In July, a judge in Australia rejected his request to prevent the release of his name in connection with a case in which a sexual assault was said to have taken place after a 2015 party at his Sydney penthouse. That case has not generated as much online attention as the recent arrest, largely because Mr. Liu was not charged with a crime or accused of any wrongdoing. Still, at the time, JD.com reposted a lawyer’s statement on Chinese social media platforms that aimed to quell any rumors tied to the Sydney case.
Born in a poor part of the eastern province of Jiangsu, Mr. Liu has made much of his Everyman credentials. Able to afford meat only once or twice a year, his family typically ate sweet potatoes and corn as dinner staples. Until recently, he would put on a helmet and JD.com’s red uniform to make deliveries on a three-wheeled electric bike. He calls the 100,000-odd deliverymen who work for JD.com his “brothers,” and often trumpets how much better they are paid than those employed by competitors.
As it has grown, JD.com has become a serious competitor to Alibaba and, increasingly in recent years, the two are going head to head, vying for the attentions of growing numbers of affluent online shoppers in China.
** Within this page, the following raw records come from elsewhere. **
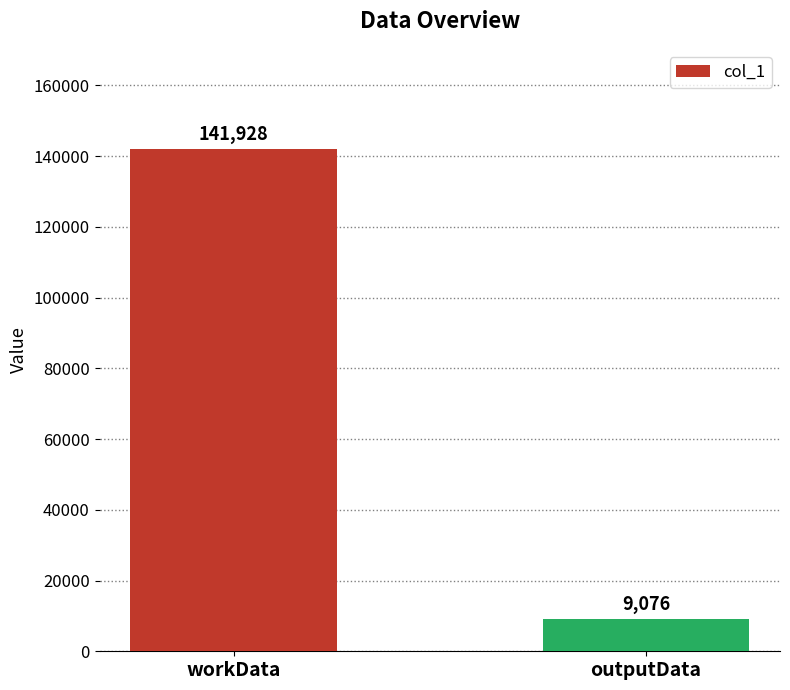

How many values are between 9076 and 141928?

2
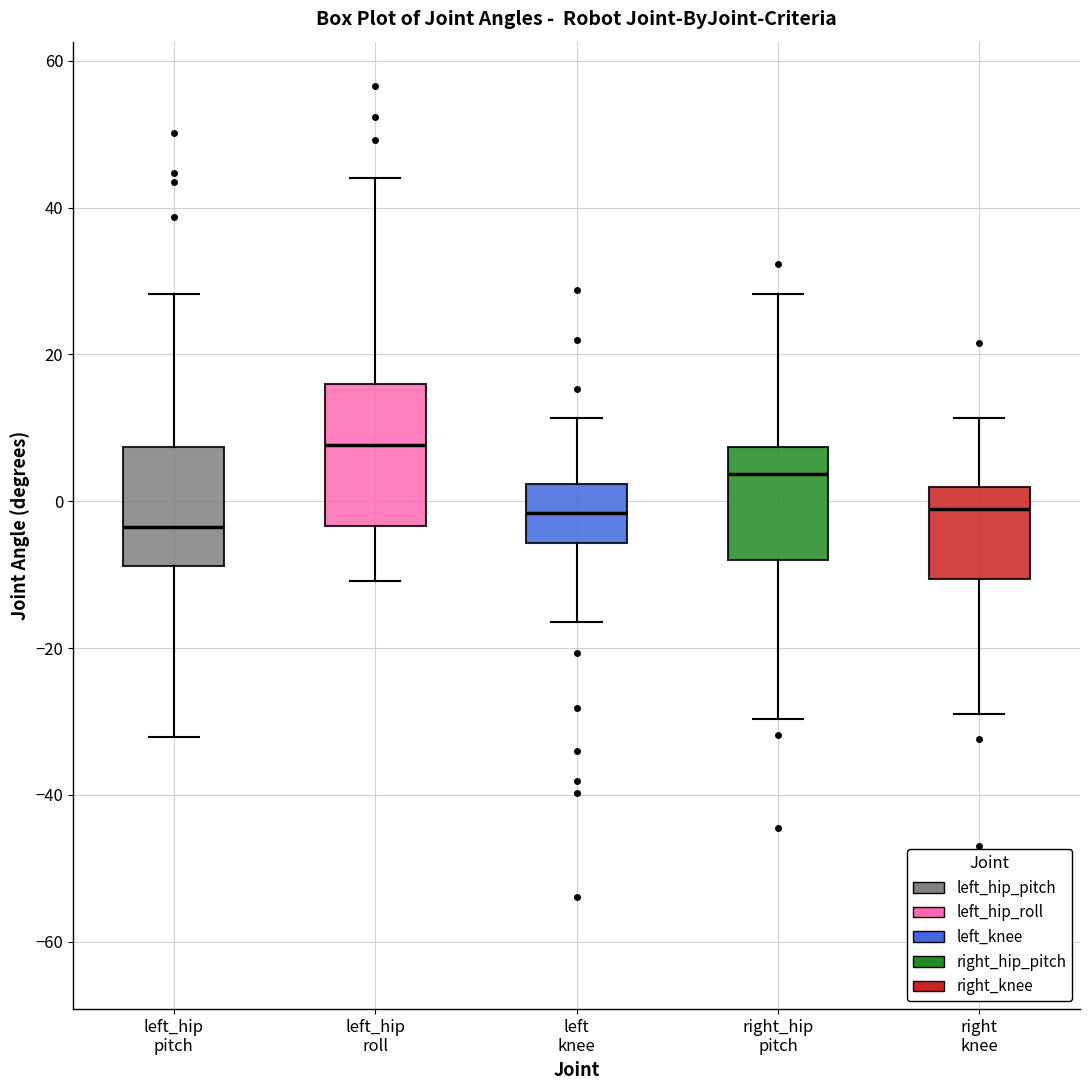

Comparing the boxes themselves (not the whiskers), which one is the tallest?

left_hip roll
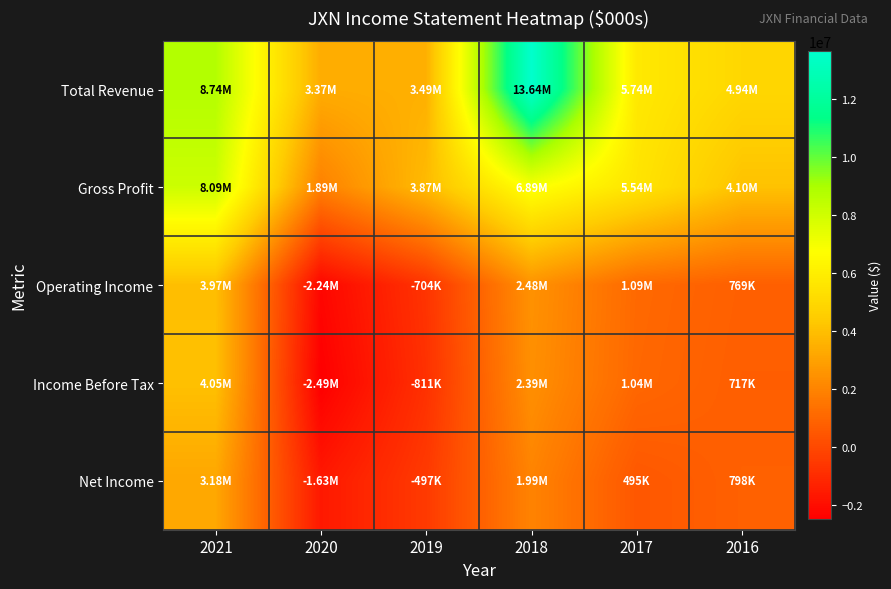

List the series in order of their peak value, highest first.

Total Revenue, Gross Profit, Income Before Tax, Operating Income, Net Income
Both companies have tried to lure popular brands to open virtual stores on their sales platform, a battle playing out most aggressively in fashion, traditionally Alibaba’s stronghold. Mr. Ma’s company scored a major victory in 2015 when Uniqlo, the Japanese casual wear company, quit JD.com to sell its wares on Alibaba’s platform. Last year, a group of apparel merchants also made the jump, a move that JD.com’s chief financial officer said on a recent earnings call that the company was still recovering from. (Alibaba has denied it pressured any brands into exclusive arrangements.)
There is no love lost between the two men, either. Mr. Ma famously once said that JD.com would eventually end as a “tragedy,” because its business model was excessively labor and capital intensive. Mr. Liu, for his part, has accused Alibaba of not doing enough to fight fakes on its platform, a charge Mr. Ma has denied.
It is little wonder, then, that many Chinese internet users responded to the news of Mr. Liu’s arrest by posting photographs of Mr. Ma laughing.